# Ryobi Router Table



## Bill Flottmann (Oct 9, 2006)

Purchased a plunge router from Ryobi and the recommended Ryobi router table.
Problem is that with the router attached to the table and the plunger completely compressed only a small fraction of the bit extends above the table. Any suggestions ! ! !


----------



## bobj3 (Jan 17, 2006)

Hi Bill

Some plunge routers will have this error when you mount them into a router table.
Some of the bits are just to short.
You can use/get this item(s) to get around the error.

Router Collet Extension

http://www.mlcswoodworking.com/shopsite_sc/store/html/smarthtml/pages/router_collet.html

They do have FREE shipping that will save you a bit of money. 

But do check your manual 1st. and make sure it's not a error with the router.

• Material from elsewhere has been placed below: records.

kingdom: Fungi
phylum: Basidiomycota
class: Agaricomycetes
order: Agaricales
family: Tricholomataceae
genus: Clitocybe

One small note***did you take the springs out of the router base ?,some of them just can't compress the springs that much when the springs are in place.

Bj


----------



## Bill Flottmann (Oct 9, 2006)

*Router Collet Extension*

Thanks Bj - Ordered two collet extenders, one for 1/4" shank bits and one for the 1/2". Sounds like the solution I needed. Will give them a try as soon as they are shipped. Mr. Bill


----------



## bobj3 (Jan 17, 2006)

You're Welcome Bill

I'm sure you will like them just like I do 

Why you're wating for them to come in look in your tool box for a good used short 18mm wrench to use on the 1/4" one and a 1 1/16" one for the 1/2" one. ( 1/4" one,I use a short type Snap-On for the one I have,about 4 1/2" long.)

The 1 1/16" is a big wrench but you can get around this by finding one of the Stamped out wrenchs that come with many tools (called a service wrench)
Many have a 1" one as a standard size or metic one that you take to the grinder and open it up to 1 1/16", if you don't have one in the junk box you can find them at the flea market for a buck or two. 


Bj 





Bill Flottmann said:


> Thanks Bj - Ordered two collet extenders, one for 1/4" shank bits and one for the 1/2". Sounds like the solution I needed. Will give them a try as soon as they are shipped. Mr. Bill


----------